Development diaries, 1-9-2015: I chose the paint color for the room with this in mind

theClaimDev

Today has been horribly slow. At 11:30, I’m 800 words behind, which is not so bad in light of a quota of 21,000 on the week… but I would finish them if I could keep my eyes open. I literally can’t, not for fiction. And I have nothing to say about the day’s process. Walking didn’t work, coffee didn’t work, pre-outlining the scene didn’t work. I know what the major plot beats are, and unless I’m as wrecked as I am now, those write pretty easily. It’s the connective tissue that’s hard. Or boring. Or something.
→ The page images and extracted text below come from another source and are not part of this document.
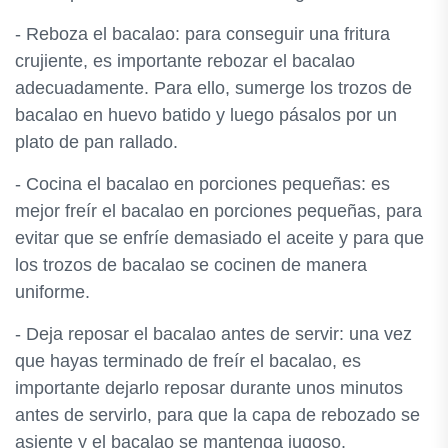
- Reboza el bacalao: para conseguir una fritura
crujiente, es importante rebozar el bacalao
adecuadamente. Para ello, sumerge los trozos de
bacalao en huevo batido y luego pásalos por un
plato de pan rallado.
- Cocina el bacalao en porciones pequeñas: es
mejor freír el bacalao en porciones pequeñas, para
evitar que se enfríe demasiado el aceite y para que
los trozos de bacalao se cocinen de manera
uniforme.
- Deja reposar el bacalao antes de servir: una vez
que hayas terminado de freír el bacalao, es
importante dejarlo reposar durante unos minutos
antes de servirlo, para que la capa de rebozado se
asiente y el bacalao se mantenga jugoso.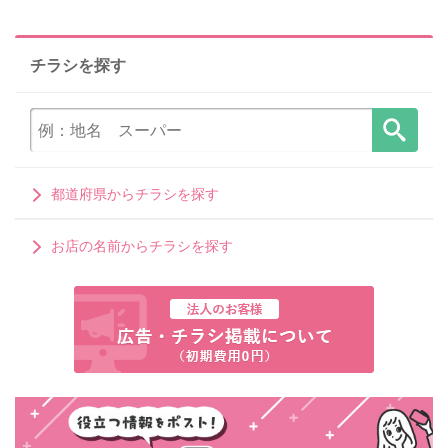
チラシを探す
都道府県からチラシを探す
お店の名前からチラシを探す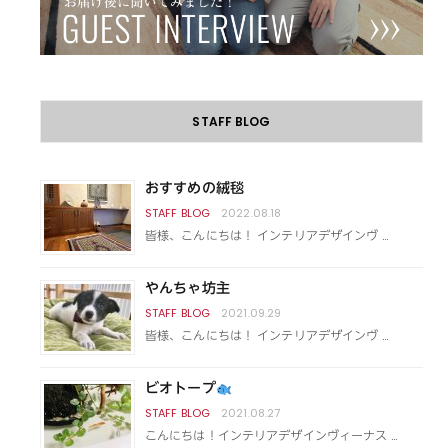
STAFF BLOG
おすすめの絨毯
2022.08.18
皆様、こんにちは！ インテリアデザインヴ …
やんちゃ坊主
2021.09.29
皆様、こんにちは！ インテリアデザインヴ …
ビオトープ
2021.08.27
こんにちは！インテリアデザインヴィーナス …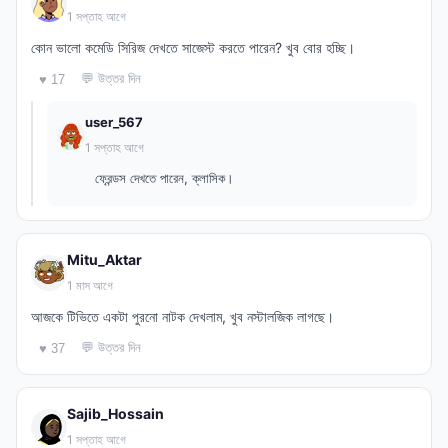
1 সপ্তাহ আগে
কোন ভালো কমেডি সিরিজ দেখতে সাজেস্ট করতে পারেন? খুব বোর হচ্ছি।
💬 উত্তর দিন
♥ 17
user_567
1 সপ্তাহ আগে
ফ্রেন্ডস দেখতে পারেন, ক্লাসিক।
Mitu_Aktar
1 মাস আগে
আজকে টিভিতে একটা পুরনো নাটক দেখলাম, খুব নস্টালজিক লাগছে।
💬 উত্তর দিন
♥ 37
Sajib_Hossain
1 সপ্তাহ আগে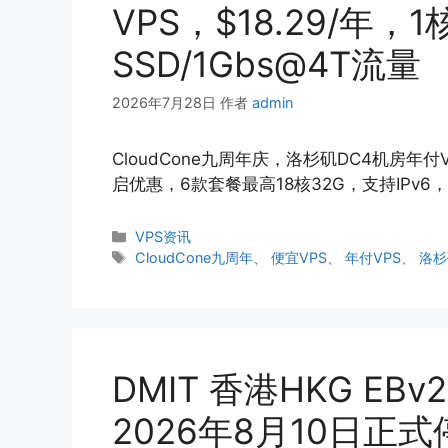
VPS，$18.29/年，1
SSD/1Gbs@4T流量
2026年7月28日
作者
admin
CloudCone九周年庆，洛杉矶DC4机房年付VP
启优惠，6款套餐最高18核32G，支持IPv
分
VPS资讯
类
标
CloudCone九周年
、
便宜VPS
、
年付VPS
、
洛杉
签
DMIT 香港HKG EB
2026年8月10日正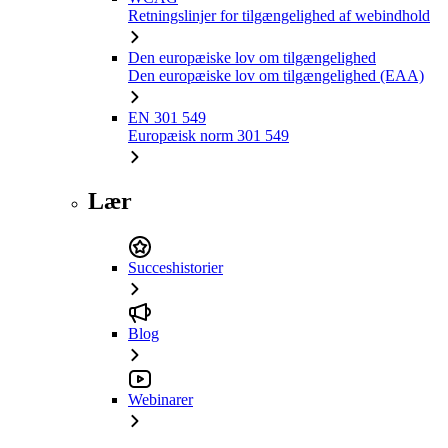
Retningslinjer for tilgængelighed af webindhold
Den europæiske lov om tilgængelighed
Den europæiske lov om tilgængelighed (EAA)
EN 301 549
Europæisk norm 301 549
Lær
Succeshistorier
Blog
Webinarer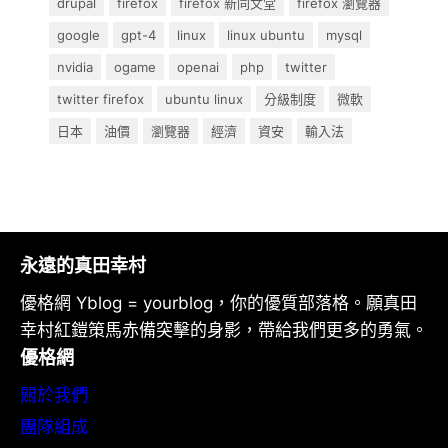
drupal
firefox
firefox 新同文堂
firefox 瀏覽器
google
gpt-4
linux
linux ubuntu
mysql
nvidia
ogame
openai
php
twitter
twitter firefox
ubuntu linux
分級制度
微軟
日本
油價
瀏覽器
經濟
資安
輸入法
永遠的真田幸村
優格網 Yblog = yourblog，你的優質部落格。願真田
幸村紅鎧策馬赤備突擊的身影，帶給我們更多的勇氣。
優格網
關於我們
團隊組成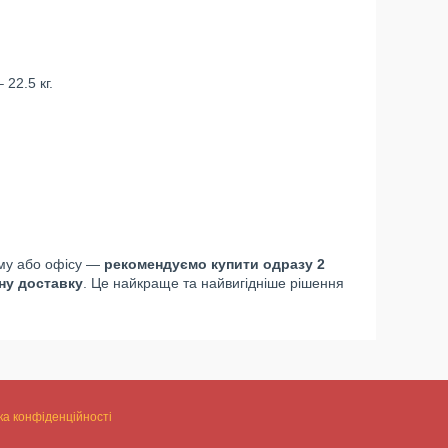
 22.5 кг.
му або офісу —
рекомендуємо купити одразу 2
ну доставку
. Це найкраще та найвигідніше рішення
ка конфіденційності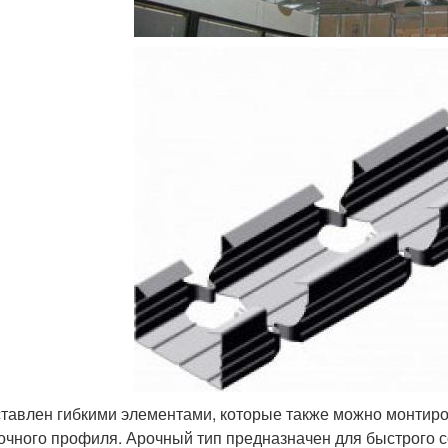
тавлен гибкими элементами, которые также можно монтиро
очного профиля. Арочный тип предназначен для быстрого 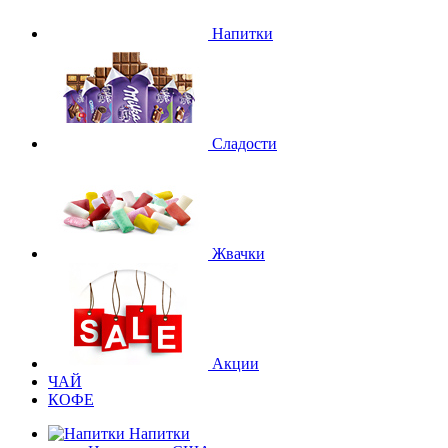
Напитки
Сладости
Жвачки
Акции
ЧАЙ
КОФЕ
Напитки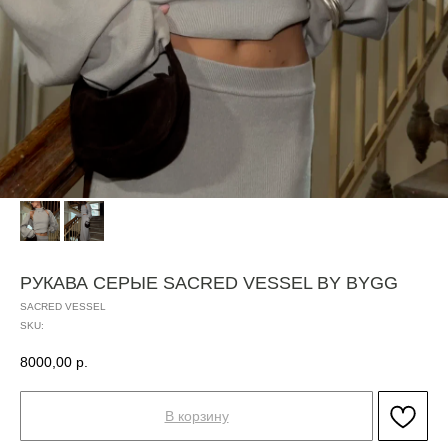
РУКАВА СЕРЫЕ SACRED VESSEL BY BYGG
SACRED VESSEL
SKU:
8000,00
р.
В корзину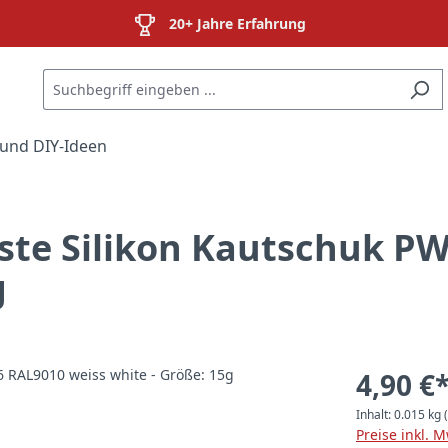
20+ Jahre Erfahrung
und DIY-Ideen
aste Silikon Kautschuk P
g
4,90 €
Inhalt:
0.015 kg
Preise inkl. 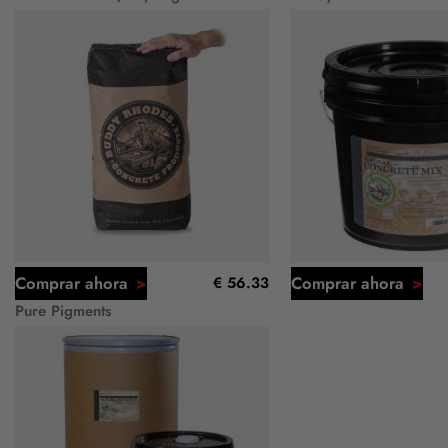
Comprar ahora
Comprar ahora
€ 56.33
Pure Pigments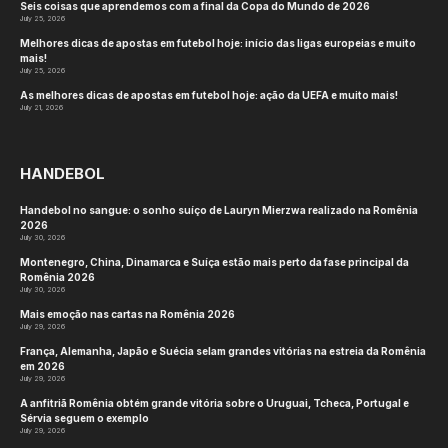
Seis coisas que aprendemos com a final da Copa do Mundo de 2026
July 25, 2026
Melhores dicas de apostas em futebol hoje: início das ligas europeias e muito
mais!
July 25, 2026
As melhores dicas de apostas em futebol hoje: ação da UEFA e muito mais!
July 21, 2026
HANDEBOL
Handebol no sangue: o sonho suíço de Lauryn Mierzwa realizado na Romênia
2026
July 30, 2026
Montenegro, China, Dinamarca e Suíça estão mais perto da fase principal da
Romênia 2026
July 30, 2026
Mais emoção nas cartas na Romênia 2026
July 29, 2026
França, Alemanha, Japão e Suécia selam grandes vitórias na estreia da Romênia
em 2026
July 29, 2026
A anfitriã Romênia obtém grande vitória sobre o Uruguai, Tcheca, Portugal e
Sérvia seguem o exemplo
July 29, 2026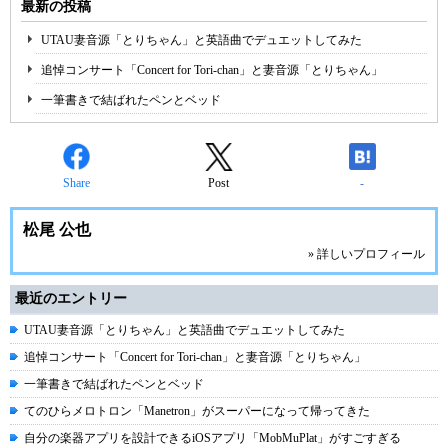
最新の投稿
UTAU妻音源「とりちゃん」と英語曲でデュエットしてみた
追悼コンサート「Concert for Tori-chan」と妻音源「とりちゃん」
一筆書きで結ばれたペンとベッド
Share
Post
-
松尾 公也
» 詳しいプロフィール
最近のエントリー
UTAU妻音源「とりちゃん」と英語曲でデュエットしてみた
追悼コンサート「Concert for Tori-chan」と妻音源「とりちゃん」
一筆書きで結ばれたペンとベッド
てのひらメロトロン「Manetron」がスーパーになって帰ってきた
自分の楽器アプリを設計できるiOSアプリ「MobMuPlat」がすごすぎる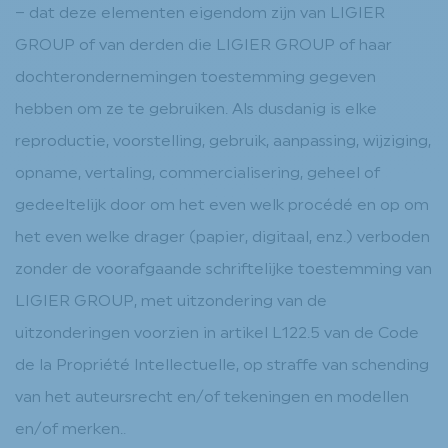
– dat deze elementen eigendom zijn van LIGIER
GROUP of van derden die LIGIER GROUP of haar
dochterondernemingen toestemming gegeven
hebben om ze te gebruiken. Als dusdanig is elke
reproductie, voorstelling, gebruik, aanpassing, wijziging,
opname, vertaling, commercialisering, geheel of
gedeeltelijk door om het even welk procédé en op om
het even welke drager (papier, digitaal, enz.) verboden
zonder de voorafgaande schriftelijke toestemming van
LIGIER GROUP, met uitzondering van de
uitzonderingen voorzien in artikel L122.5 van de Code
de la Propriété Intellectuelle, op straffe van schending
van het auteursrecht en/of tekeningen en modellen
en/of merken.
.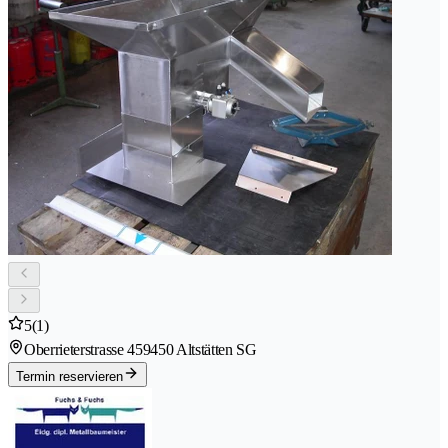
5
(1)
Oberrieterstrasse 45
9450 Altstätten SG
Termin reservieren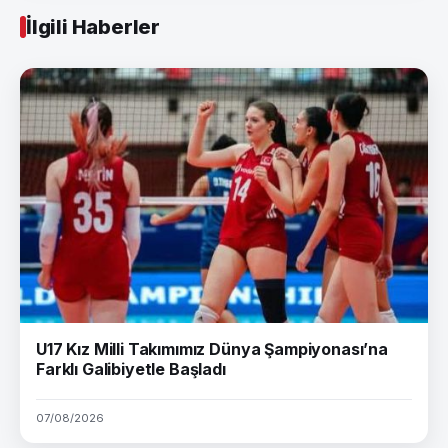
İlgili Haberler
U17 Kız Milli Takımımız Dünya Şampiyonası’na
Farklı Galibiyetle Başladı
07/08/2026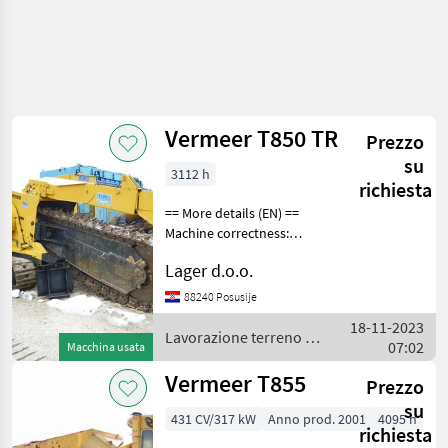
Vermeer T850 TR
Prezzo
su
3112 h
richiesta
== More details (EN) ==
Machine correctness:
Correct Two-way tape
Lager d.o.o.
adjustable shower air
cleaner channel an
88240 Posusije
additional lane for loading
18-11-2023
with the possibility of loa
Lavorazione terreno /
07:02
Macchina usata
Vermeer
Vermeer T855
Prezzo
su
431 CV/317 kW
Anno prod. 2001
4095 h
richiesta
Or maybe it’s just that I’ve written more fiction in this week than any other week of my life.

I wanted to say a little something about my workspace in here, but I’m too tired to go take a picture, so let me instead talk a little bit about its heart. A while ago, a friend of mine turned me on to the work of Luke Chueh. I like everything he does, but there was one painting that I just had to have a print of:

The-Alchemist

I chose the paint color for the room with this in mind. My print is framed, and it sits on my desk, right above my computer; one of these days I’ll get it on the wall.

I do like my metaphors unromantic. They’re useful for a day like today. This painting is framed, Let’s just hope that element symbol on the barrel is more or less right.